This neat feature will likely appeal to photographers who love shooting the skies at night, and while we’re keen to see it on the E-M10, we’re checking with Olympus to see if it will ever be rolled out over a firmware update to the other OM-D models already released.

And if you’ve ever criticised Olympus for not throwing a flash in its mirror-less interchangeable lens cameras in the OM-D range, the E-M10 will be the first in this series to get them.

We even have a great reason as to why there was a pentaprism in the design, but no flash, and that’s because the pentaprism was, apparently, the perfect location for the 5-axis stabilisation sensors.

With that much technology inside, we’ve been told there wasn’t enough room for a flash in either the E-M5 or E-M1 cameras.

But in the E-M10 being announced this week, the stabilisation technology has dropped a couple of pegs, moving from 5-axis to a 3-axis model. With this drop, the technology is smaller and can accommodate a flash sitting around it, which is why this particular camera houses a flash, and the others do not.

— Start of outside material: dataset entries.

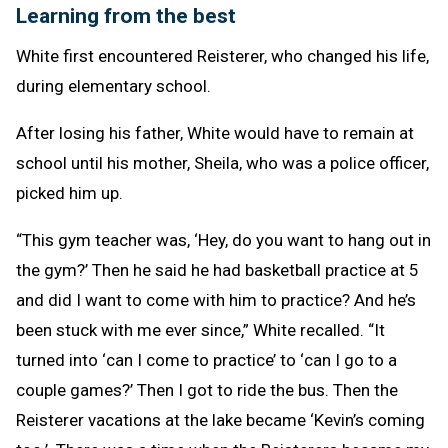
Learning from the best
White first encountered Reisterer, who changed his life,
during elementary school.
After losing his father, White would have to remain at
school until his mother, Sheila, who was a police officer,
picked him up.
“This gym teacher was, ‘Hey, do you want to hang out in
the gym?’ Then he said he had basketball practice at 5
and did I want to come with him to practice? And he’s
been stuck with me ever since,” White recalled. “It
turned into ‘can I come to practice’ to ‘can I go to a
couple games?’ Then I got to ride the bus. Then the
Reisterer vacations at the lake became ‘Kevin’s coming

There’s also a new lens for the kit, with a 14-42 that fits all of the elements in a slim profile that many in the photographic world refer to as a “pancake” lens.

This new lens is very small, and reminds us more of a compact camera, but is motorised, which helps Olympus keep it this small. There’s also a manual focus ring at the front, which keeps the camera and lens feeling like a piece of yesteryear.

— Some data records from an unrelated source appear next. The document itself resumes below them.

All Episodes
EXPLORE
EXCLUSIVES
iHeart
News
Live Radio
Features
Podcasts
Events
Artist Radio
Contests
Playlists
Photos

A slim lens is only part of the package, though, as a new style of lens cap can be bought separately for this.

The Automatic Opening Lens Cap has a pretty obvious name, but as you’ll see from the animated picture below, makes it really easy to protect the lens by opening and closing for you when the camera turns on and off.

It’ll come in at around $40, but this specialty lens cap fits over the front of the new 14-42mm and based on the retraction of the lens, will either open or close.

The 14-42mm is set to F3.5-5.6, and will be joined by a new 25mm F1.8, which is a much needed lens and essentially provides a low-light 50mm equivalent from the SLRs.